Monsanto is what happens when technology's leading edge runs into an ancient human enterprise. With a hold on 90 percent of the $3 billion genetically modified seed industry, Monsanto already has a hammerlock on its market. If the company is successful in breaking down political and social resistance to GMfoods, the industry could explode. And no company is better positioned to benefit. Unlike rivals Aventis and Syngenta, Monsanto has extensive research operations, and the speed and scale to capitalize on the likely expansion of the market.

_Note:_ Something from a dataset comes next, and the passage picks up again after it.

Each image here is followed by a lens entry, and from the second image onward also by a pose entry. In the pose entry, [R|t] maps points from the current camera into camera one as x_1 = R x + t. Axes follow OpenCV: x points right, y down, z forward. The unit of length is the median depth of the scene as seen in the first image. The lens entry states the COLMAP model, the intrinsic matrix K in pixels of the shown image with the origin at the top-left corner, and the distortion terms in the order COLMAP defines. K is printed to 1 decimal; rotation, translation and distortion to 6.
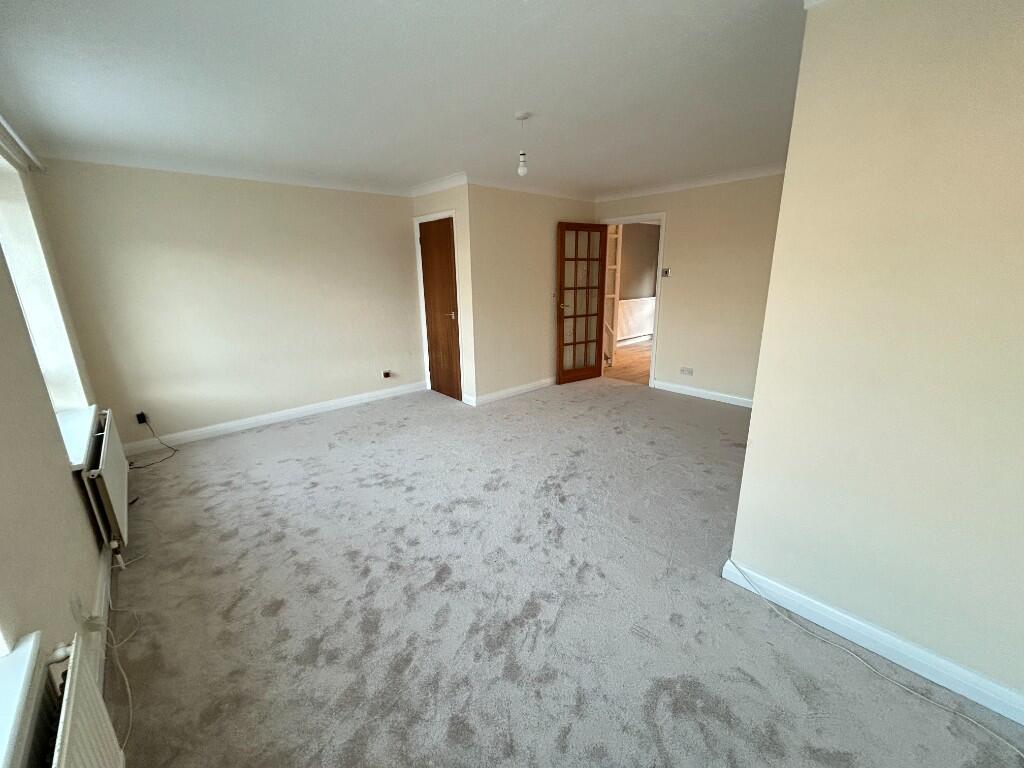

As it is, protesters might be both surprised and frightened by the growth of the GM sector. Genetically engineered crops have increased from essentially nothing in the mid-1990s to 130 million acres in 2001 – roughly 20 percent of the world's soybean, corn, cotton, and canola. For 2002, the USDA is predicting a 10 percent increase for GM soybeans (three-quarters of the US crop) and nearly 32 percent for corn. The uptake has been even more rapid in developing countries like China, Argentina, and South Africa, where traits like pest-resistance have boomed. "The technology now exists to improve anything people grow, anywhere in the world," says Monsanto CTO Robb Fraley, who has a PhD in molecular biology. "We're where electronics was with the first transistor radio."

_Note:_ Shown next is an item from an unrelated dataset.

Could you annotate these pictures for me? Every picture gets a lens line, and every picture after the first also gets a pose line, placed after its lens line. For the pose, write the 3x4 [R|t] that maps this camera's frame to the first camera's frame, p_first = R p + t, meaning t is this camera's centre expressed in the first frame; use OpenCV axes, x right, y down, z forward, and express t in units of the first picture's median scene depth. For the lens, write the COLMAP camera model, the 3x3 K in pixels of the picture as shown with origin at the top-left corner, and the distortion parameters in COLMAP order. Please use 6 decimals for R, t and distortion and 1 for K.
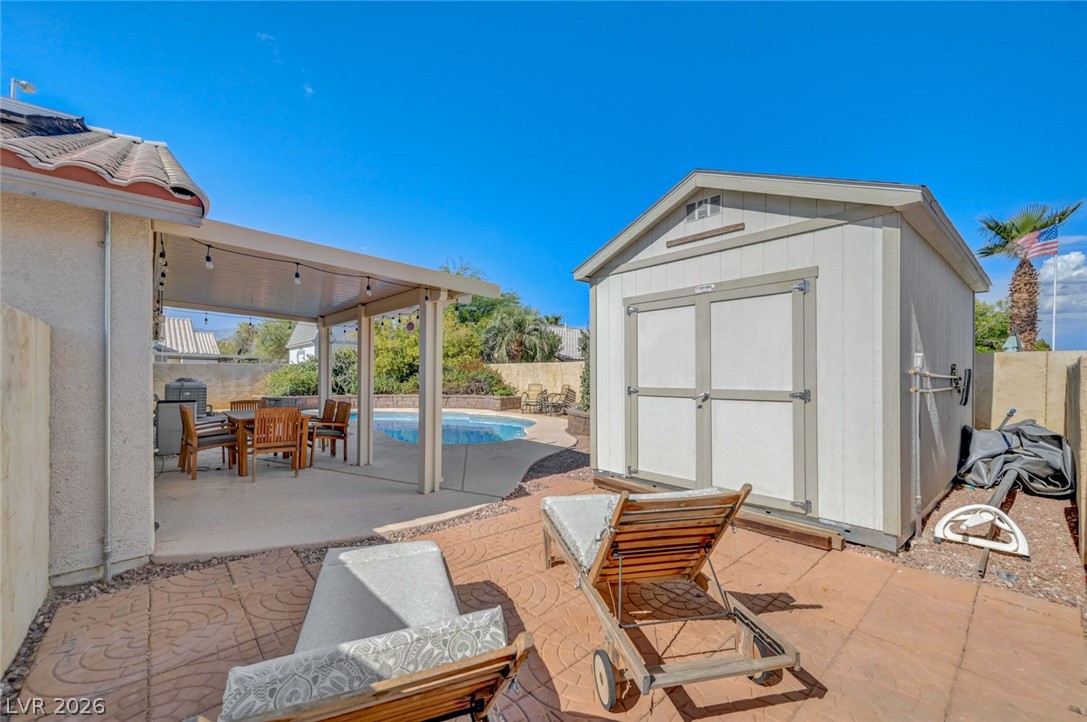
lens RADIAL K [[459.9, 0, 544.1], [0, 459.9, 364.4], [0, 0, 1]] dist [0.000044, -0.000056]
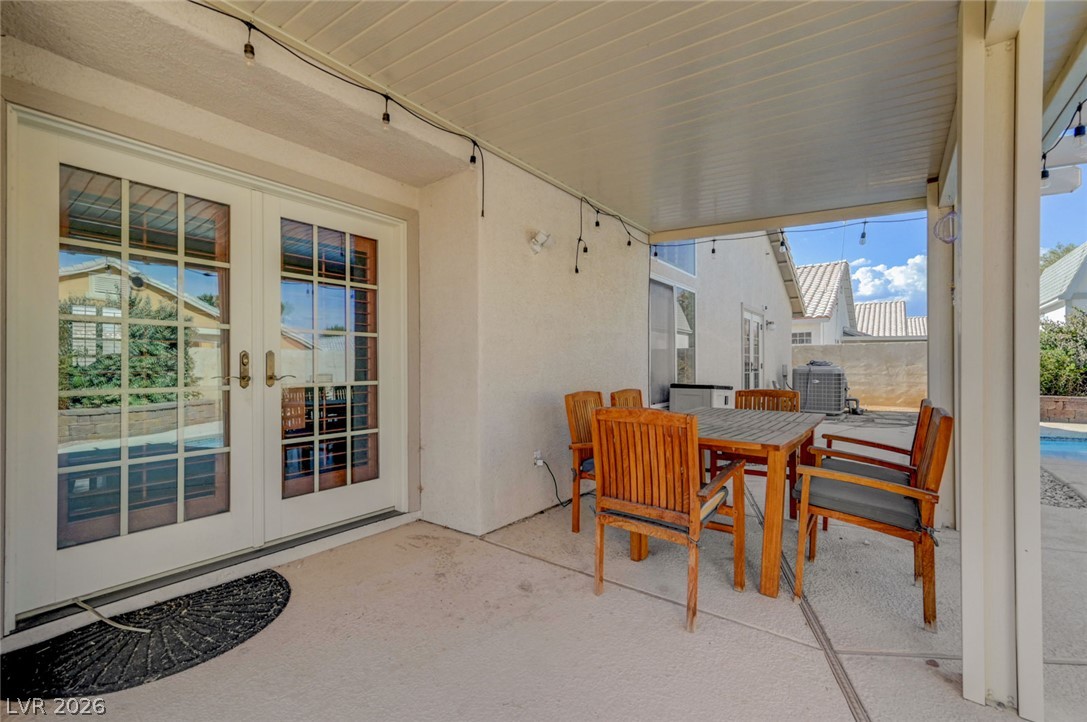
lens RADIAL K [[459.9, 0, 544.1], [0, 459.9, 364.4], [0, 0, 1]] dist [0.000044, -0.000056]
pose [[0.191956, -0.002031, -0.981401, -0.097393], [0.015239, 0.999883, 0.000911, 0.022966], [0.981285, -0.015130, 0.191965, 0.336163]]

Until the late '90s, Monsanto was all about agri-chemicals. The transition to life sciences went smoothly from a business perspective, but not on the PR front. Amid reports of dying butterflies and Brazilian farmers uprooting experimental crops, Mutanto, as it came to be called, was – and still is – pilloried for what some consider to be its threat to consumers of frankenfoods.

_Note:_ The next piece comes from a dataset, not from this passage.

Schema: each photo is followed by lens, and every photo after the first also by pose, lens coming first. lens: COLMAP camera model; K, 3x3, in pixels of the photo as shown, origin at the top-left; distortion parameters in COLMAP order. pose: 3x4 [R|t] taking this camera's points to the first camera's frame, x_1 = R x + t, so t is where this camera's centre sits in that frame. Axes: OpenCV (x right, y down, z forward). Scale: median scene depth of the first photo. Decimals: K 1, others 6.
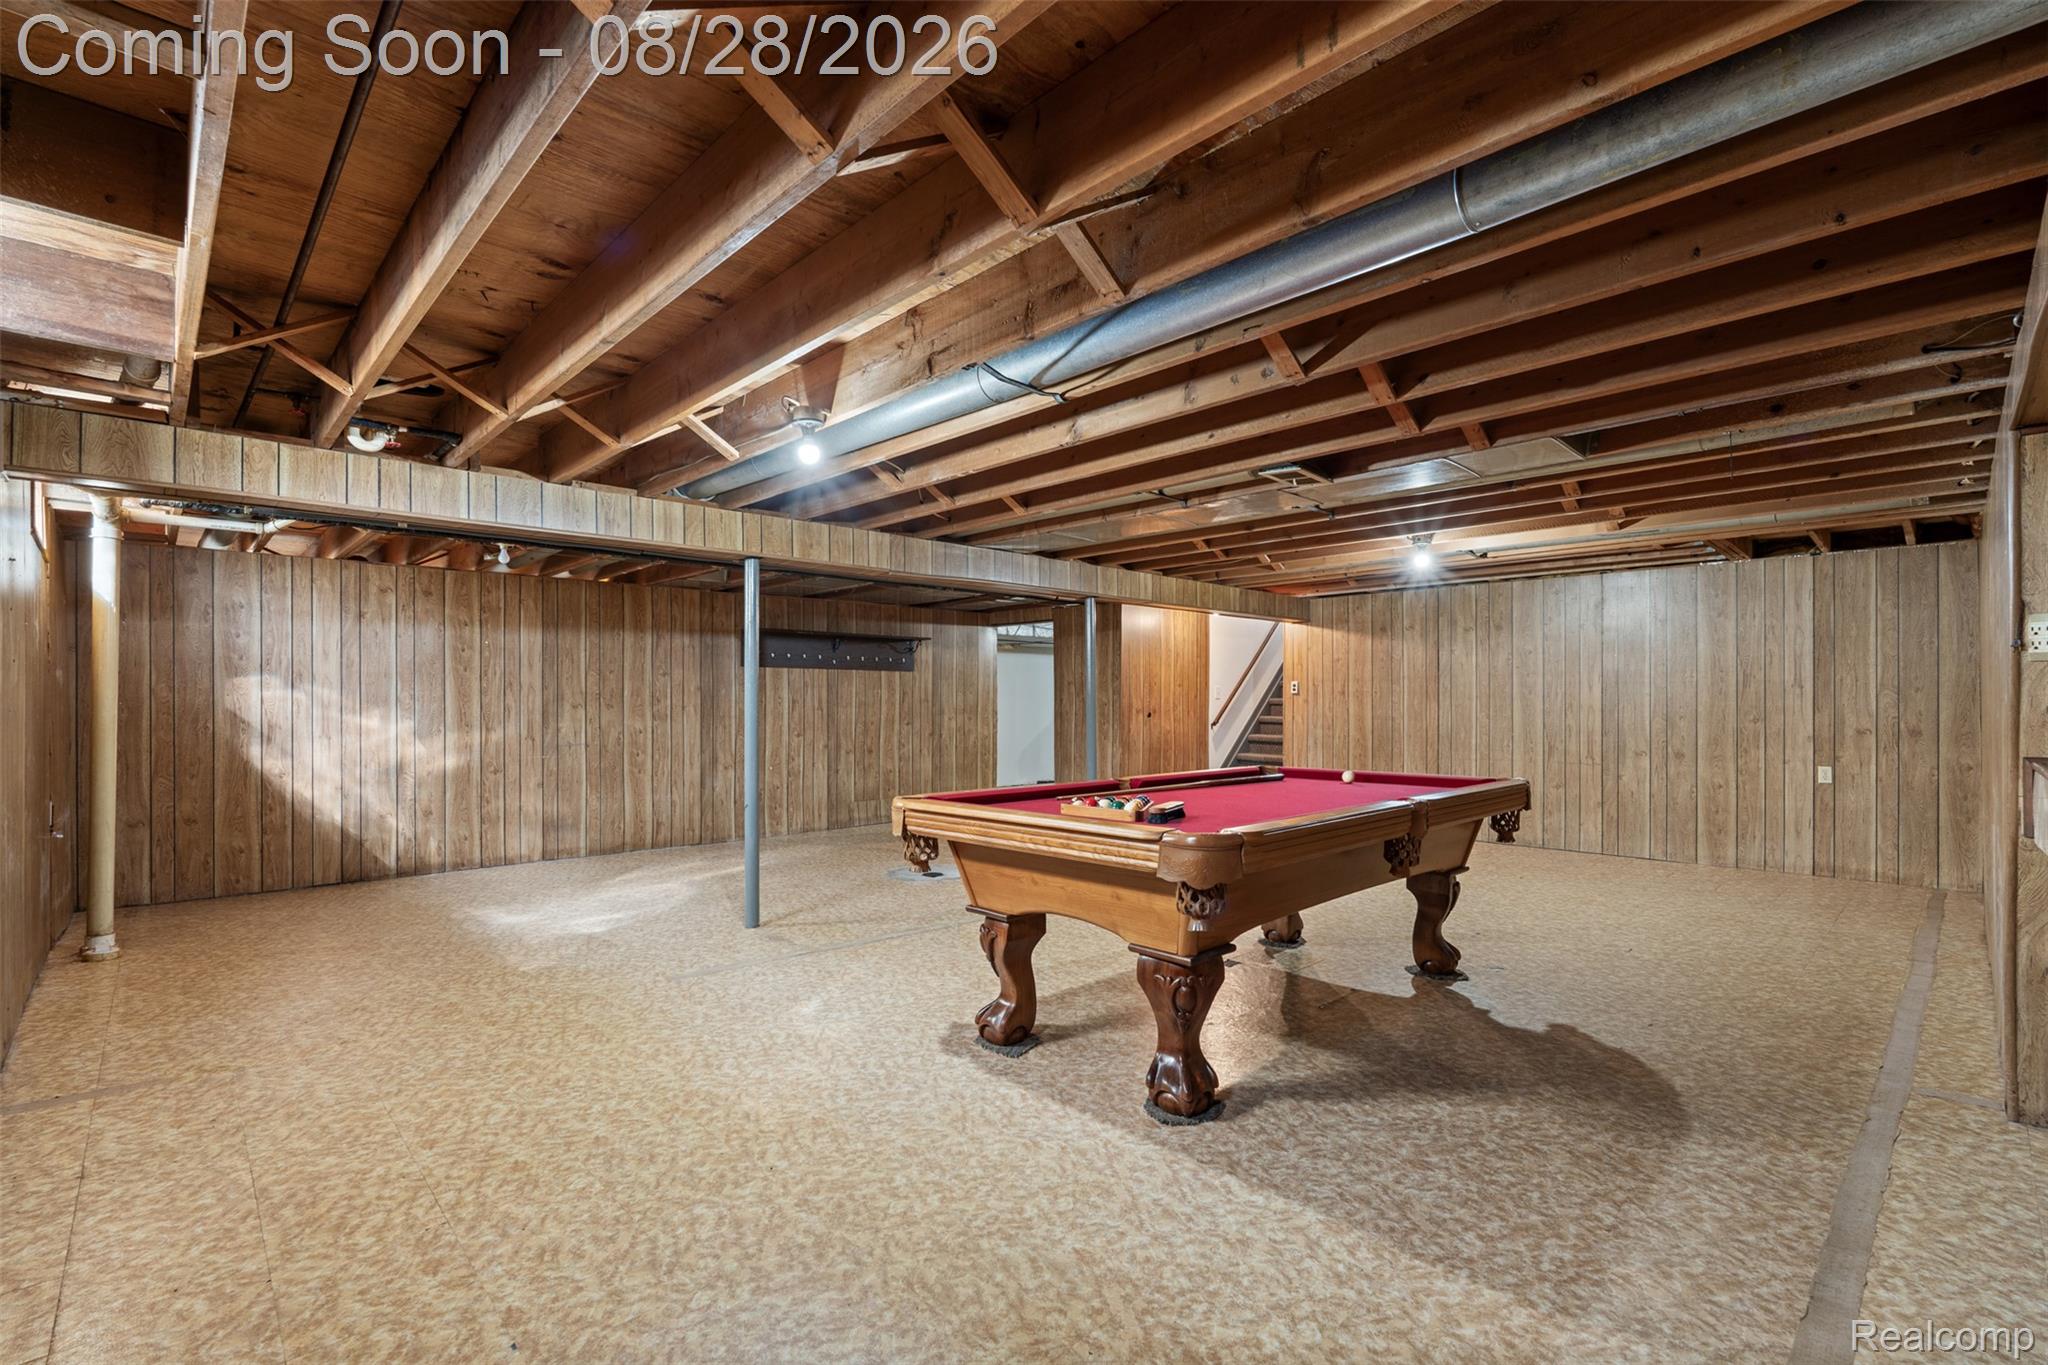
lens RADIAL K [[906.8, 0, 1021.9], [0, 906.8, 704.3], [0, 0, 1]] dist [-0.003651, -0.000824]
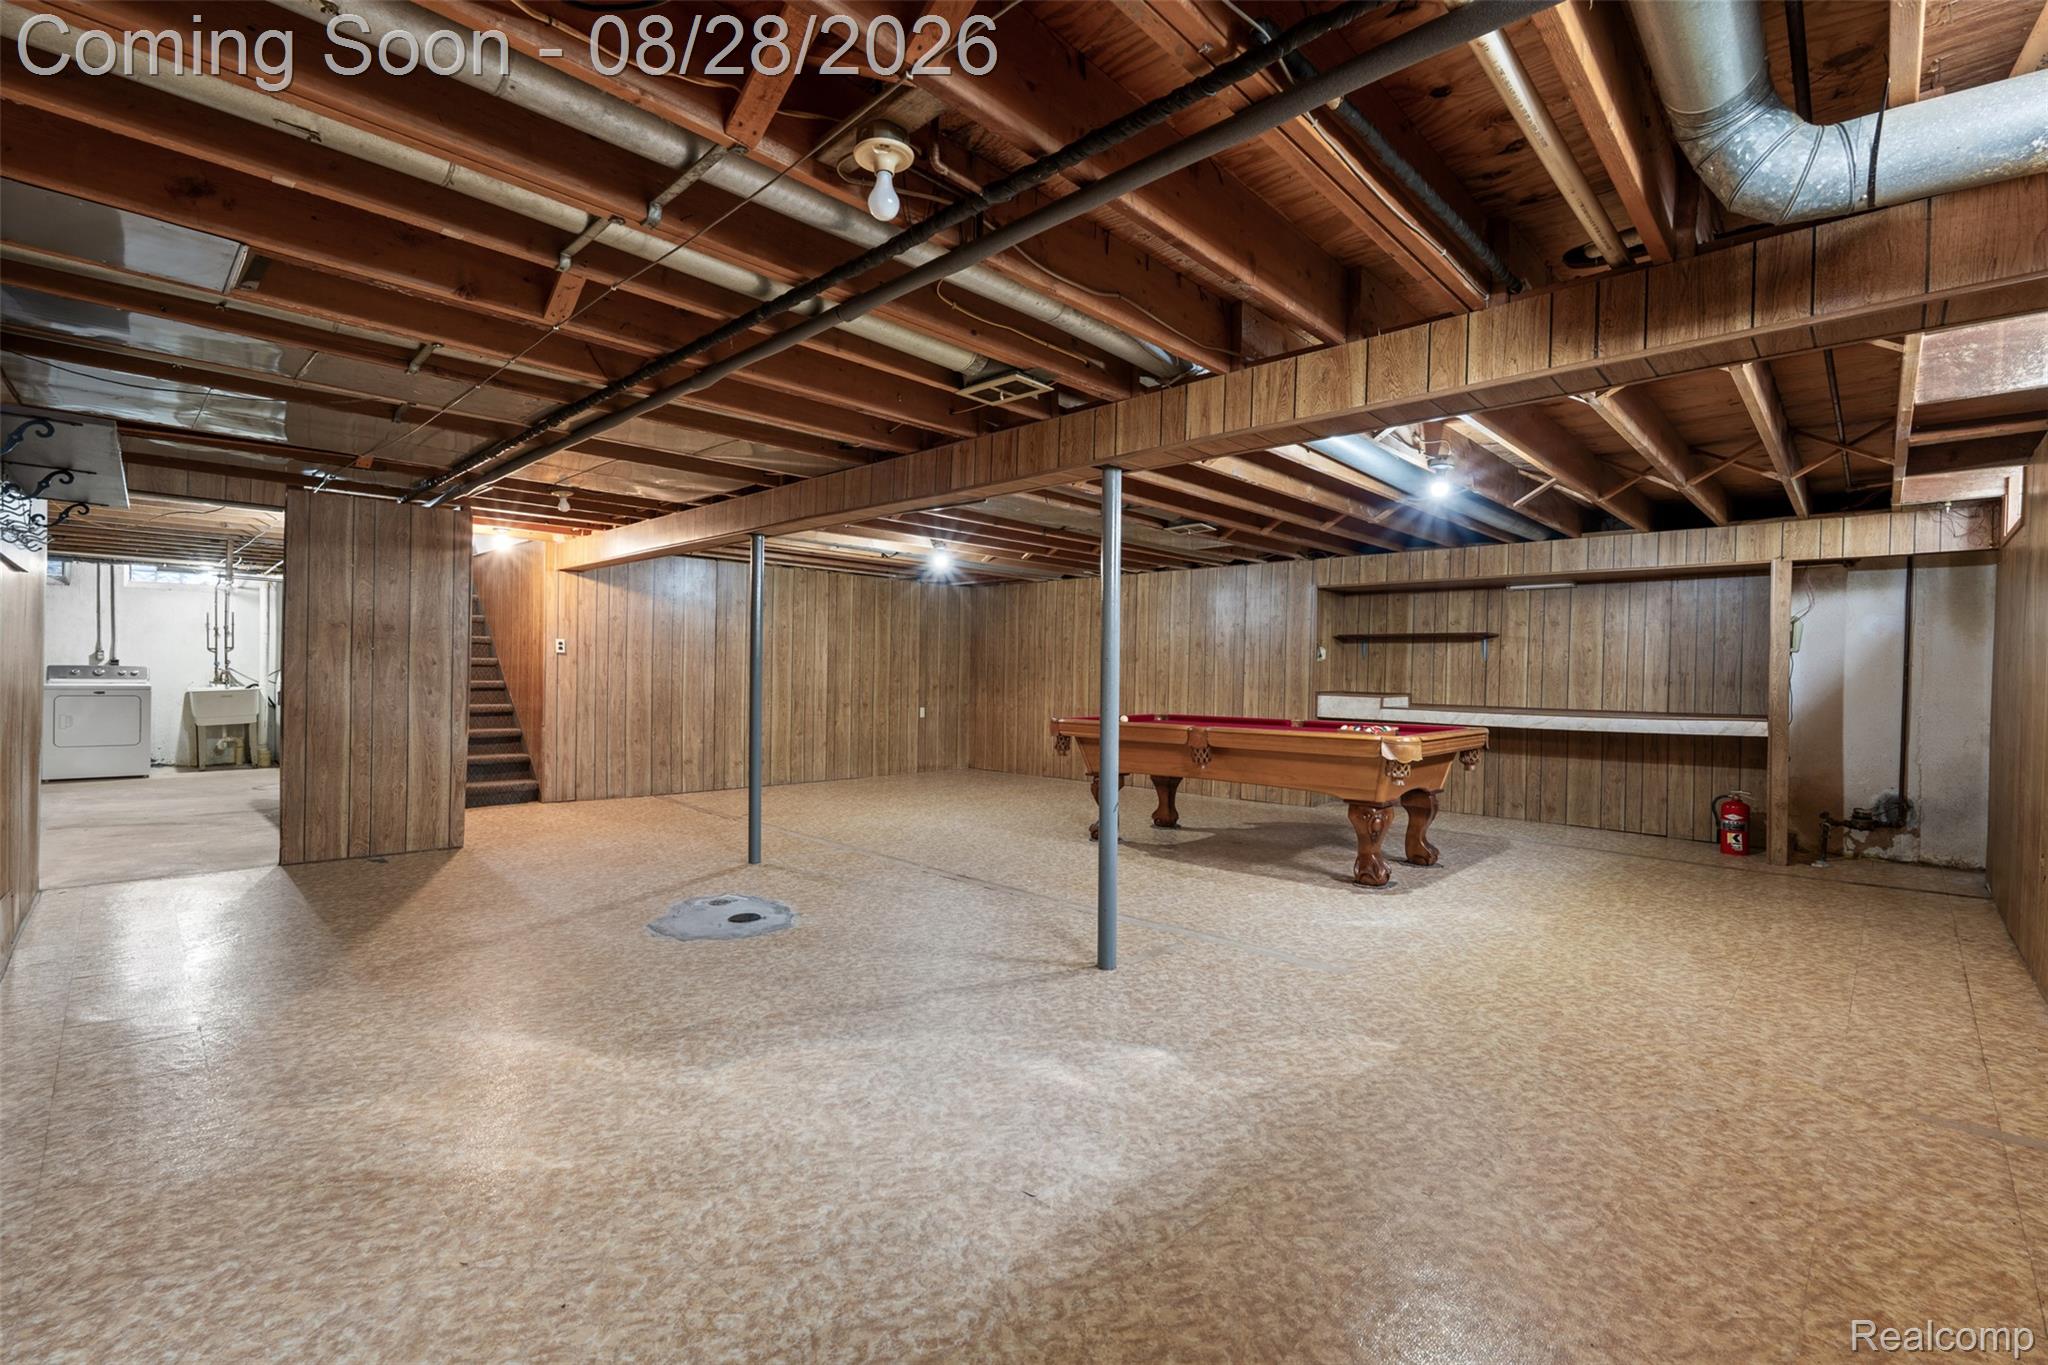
lens RADIAL K [[906.8, 0, 1021.9], [0, 906.8, 704.3], [0, 0, 1]] dist [-0.003651, -0.000824]
pose [[-0.041327, -0.030832, 0.998670, -1.426292], [-0.011781, 0.999469, 0.030369, 0.013936], [-0.999076, -0.010511, -0.041668, 1.532643]]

To deal with public concern, Monsanto executives have shifted the company's communications strategy. Rather than focusing on cost savings and productivity gains for farmers, Monsanto has begun to emphasize GM's environmental and health benefits (eliminating the need for 11,000 tons of pesticides, for starters) and new applications in the works: cheap GM-enhanced ethanol and plant-produced vaccines. It's also winning regulatory approvals. In arch, the world's third-largest cotton grower, India, gave the OK to Monsanto's pest-resistant Bollgard seed. Brazil is expected to make a similar decision that will make herbicide-resistant soybeans the de facto global standard. Formal US approval is pending for pest-resistant corn and cotton traits. And even the European Union – the most conservative region when it comes to GM food – is reconsidering its hold on the planting of genetically modified corn. As Britain's House of Lords recently noted, "We need to look at the product, not the process."
As for farmers, they keep on buying the stuff. Monsanto projects earnings growth of 4 to 6 percent this year, 6 to 9 percent for 2003, and double digits after that, as new traits reach the market. And Monsanto shares have climbed right along with the size of the GM market, increasing 50 percent since October 2000.
Consumers should come around, too. The GM future will be full of more nutritious cereals, reduced-calorie sweeteners, and oil seeds higher in healthy saturated fats. "You won't have to make the trade-off between taste and health," says Fraley, offering "the healthy Big Mac." To hardcore technophobes, that will be tough to stomach. But the rest of us just might enjoy it.